● REQUIRED WORK
Rewrite each line of the data below as a numbered list, omitting blank lines and leaving the pictures out of your answer.

● DATASET EXCERPTS
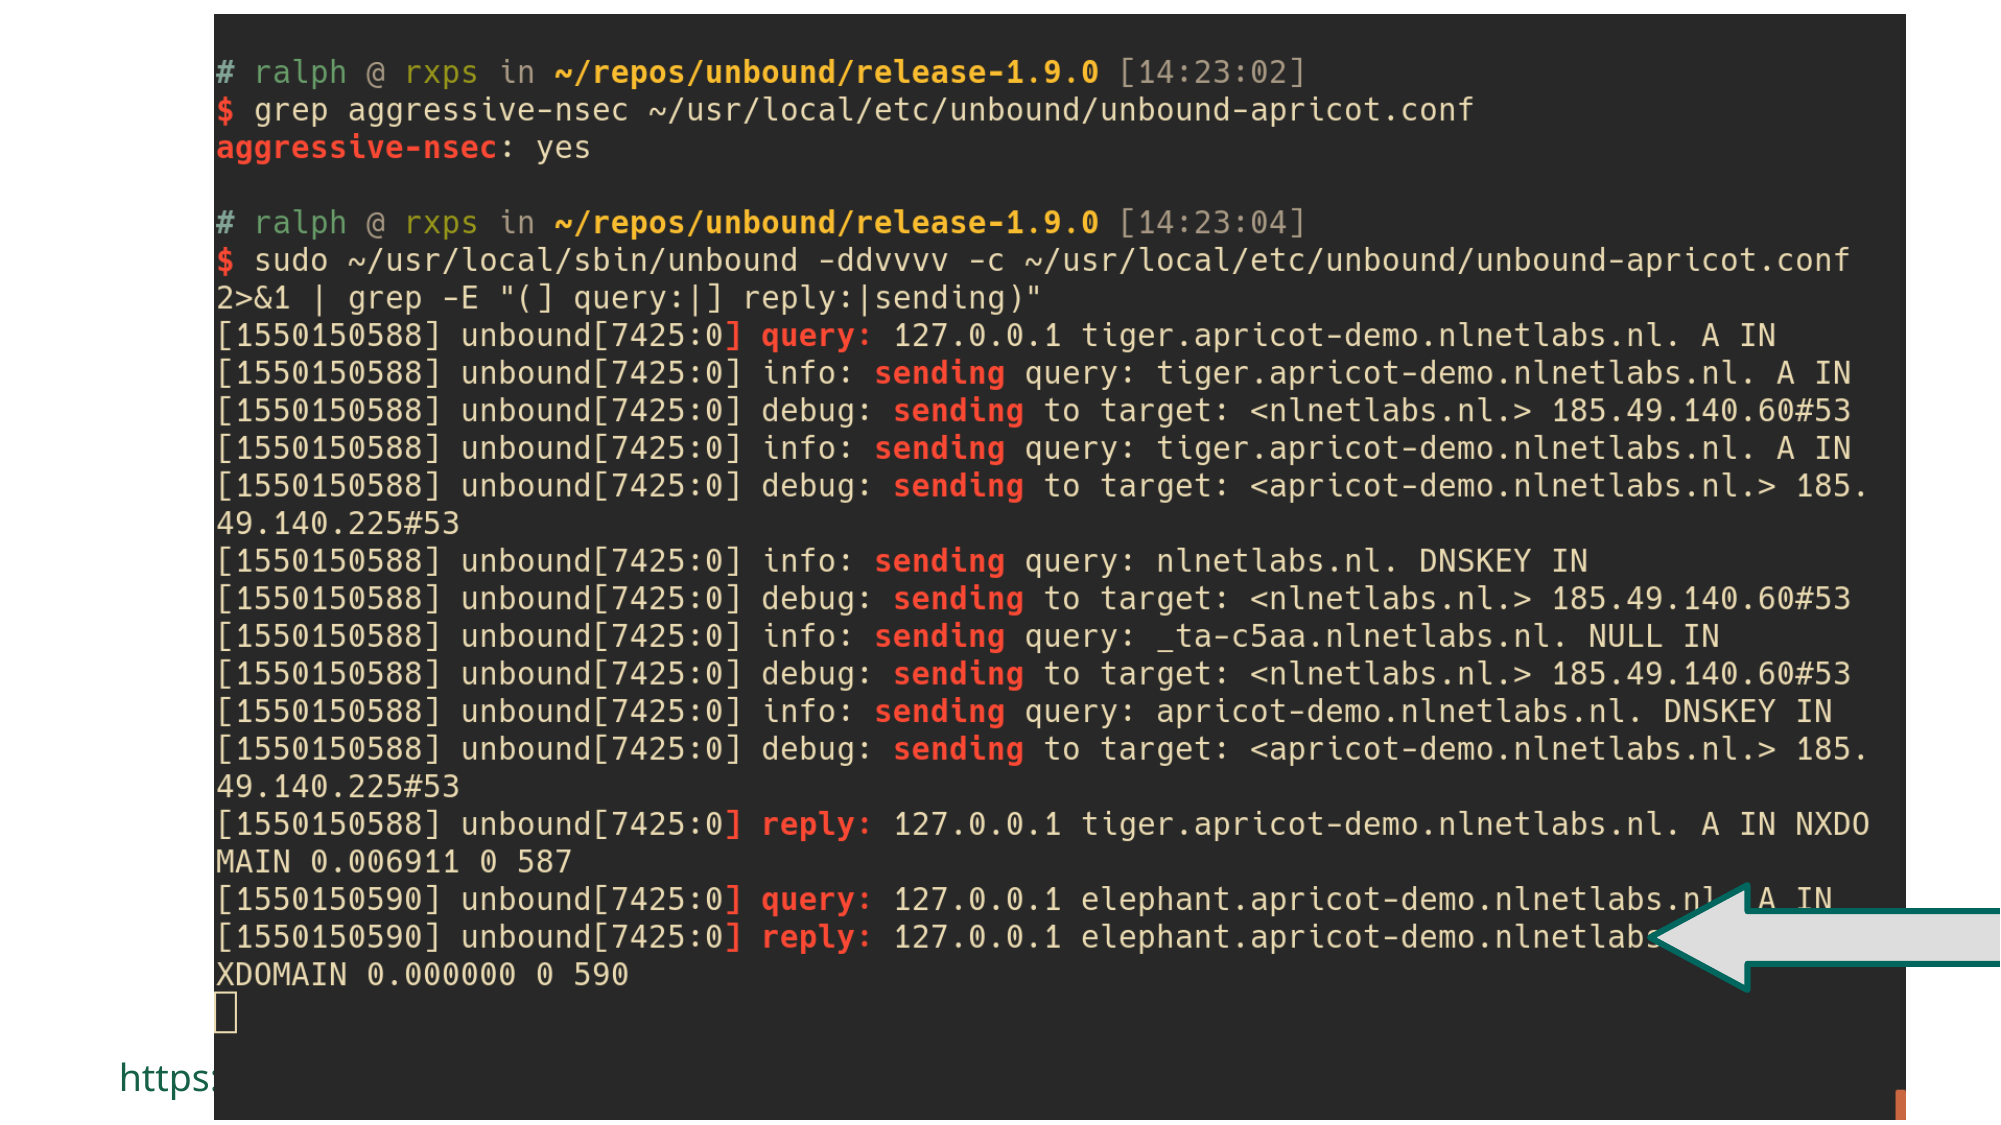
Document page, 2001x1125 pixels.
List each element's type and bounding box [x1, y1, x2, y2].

text_box [1650, 885, 2000, 991]
picture [214, 14, 1906, 1120]
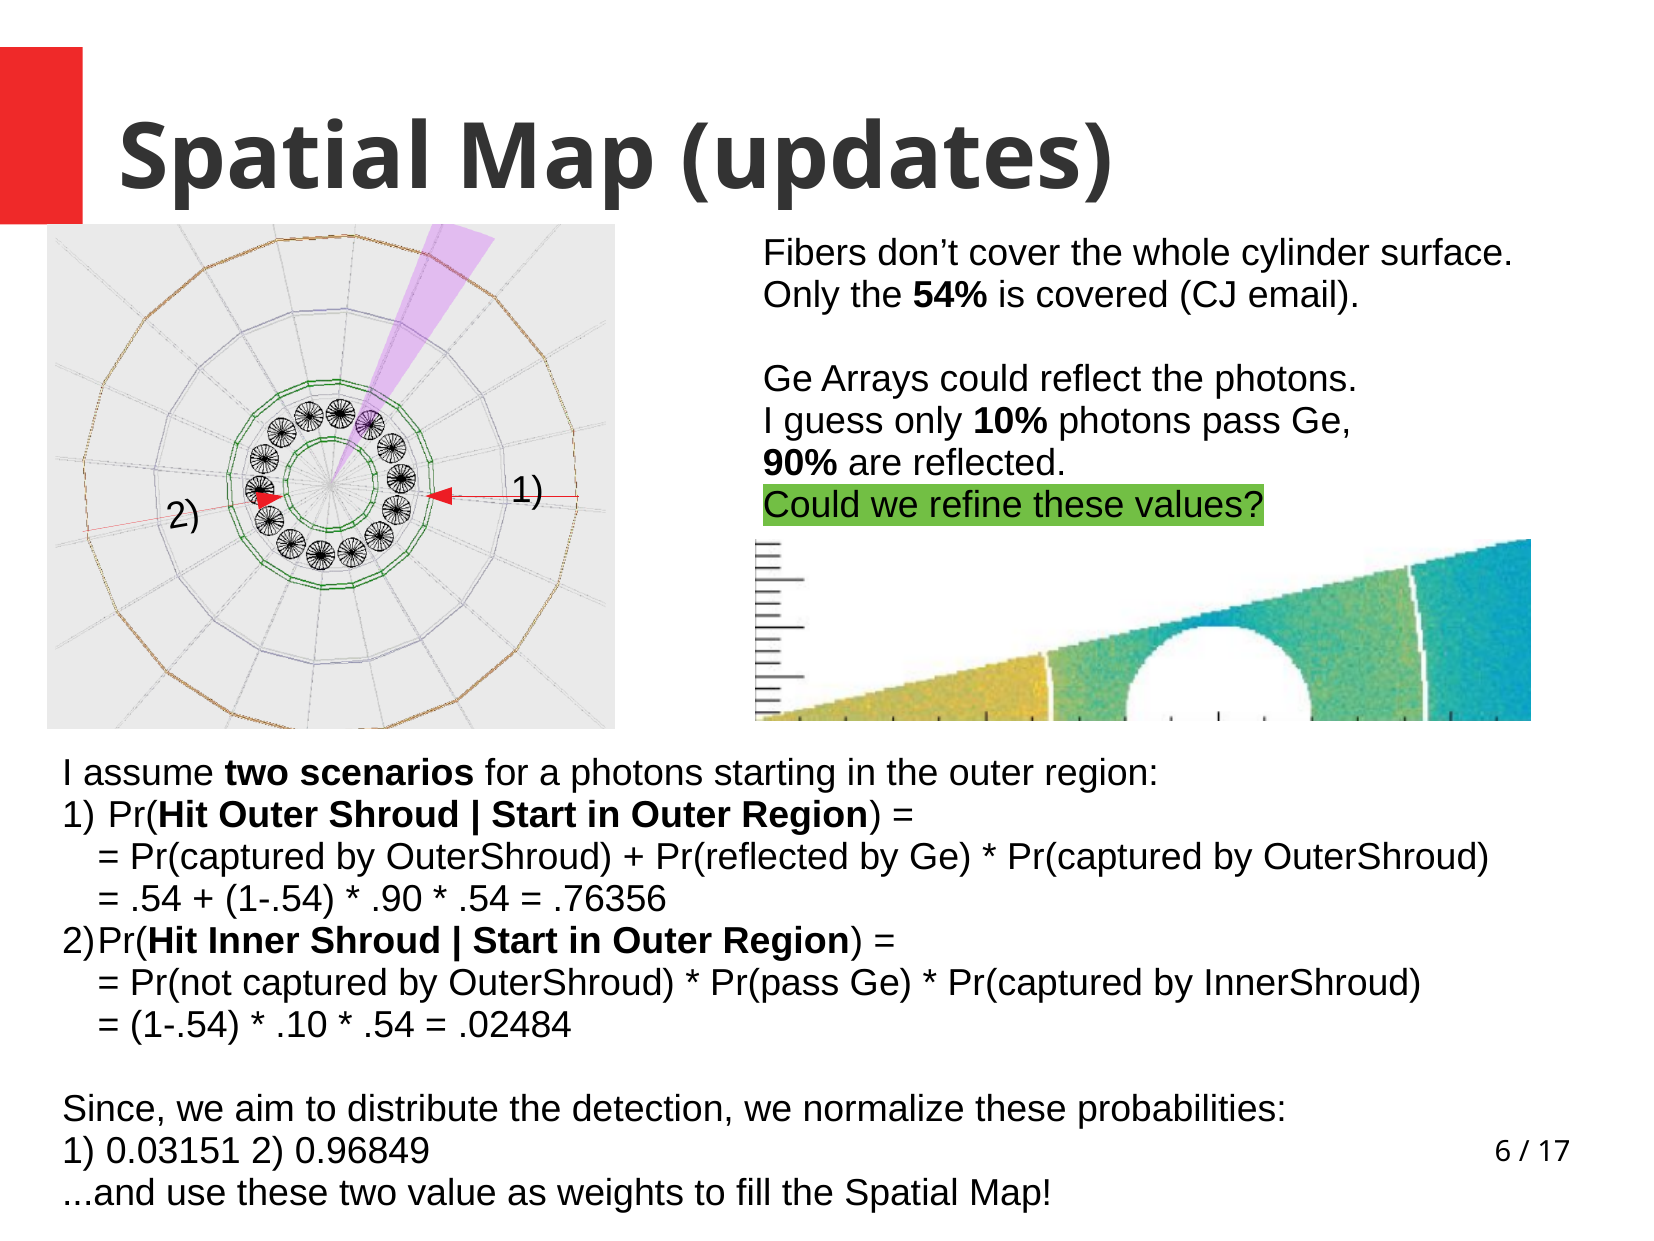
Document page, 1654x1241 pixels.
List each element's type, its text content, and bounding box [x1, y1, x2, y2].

title Spatial Map (updates) [118, 49, 1571, 257]
text_box I assume two scenarios for a photons starting in the outer region: Pr(Hit Outer Shroud | Start in Outer Region) = = Pr(captured by OuterShroud) + Pr(reflected by Ge) * Pr(captured by OuterShroud) = .54 + (1-.54) * .90 * .54 = .76356 Pr(Hit Inner Shroud | Start in Outer Region) = = Pr(not captured by OuterShroud) * Pr(pass Ge) * Pr(captured by InnerShroud) = (1-.54) * .10 * .54 = .02484 Since, we aim to distribute the detection, we normalize these probabilities: 1) 0.03151 2) 0.96849 ...and use these two value as weights to fill the Spatial Map! [47, 744, 1524, 1229]
text_box Fibers don’t cover the whole cylinder surface. Only the 54% is covered (CJ email). Ge Arrays could reflect the photons. I guess only 10% photons pass Ge, 90% are reflected. Could we refine these values? [748, 224, 1536, 560]
text_box 1) [496, 460, 559, 518]
picture [47, 224, 615, 729]
picture [755, 539, 1531, 721]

● CORRECT OUTPUT
1. Document page, 2001x1125 pixels.
2. List each element's type and bounding box [x1, y1, x2, y2].
3. text_box [1650, 885, 2000, 991]
4. picture [214, 14, 1906, 1120]
5. Document page, 1654x1241 pixels.
6. List each element's type, its text content, and bounding box [x1, y1, x2, y2].
7. title Spatial Map (updates) [118, 49, 1571, 257]
8. text_box I assume two scenarios for a photons starting in the outer region: Pr(Hit Outer Shroud | Start in Outer Region) = = Pr(captured by OuterShroud) + Pr(reflected by Ge) * Pr(captured by OuterShroud) = .54 + (1-.54) * .90 * .54 = .76356 Pr(Hit Inner Shroud | Start in Outer Region) = = Pr(not captured by OuterShroud) * Pr(pass Ge) * Pr(captured by InnerShroud) = (1-.54) * .10 * .54 = .02484 Since, we aim to distribute the detection, we normalize these probabilities: 1) 0.03151 2) 0.96849 ...and use these two value as weights to fill the Spatial Map! [47, 744, 1524, 1229]
9. text_box Fibers don’t cover the whole cylinder surface. Only the 54% is covered (CJ email). Ge Arrays could reflect the photons. I guess only 10% photons pass Ge, 90% are reflected. Could we refine these values? [748, 224, 1536, 560]
10. text_box 1) [496, 460, 559, 518]
11. picture [47, 224, 615, 729]
12. picture [755, 539, 1531, 721]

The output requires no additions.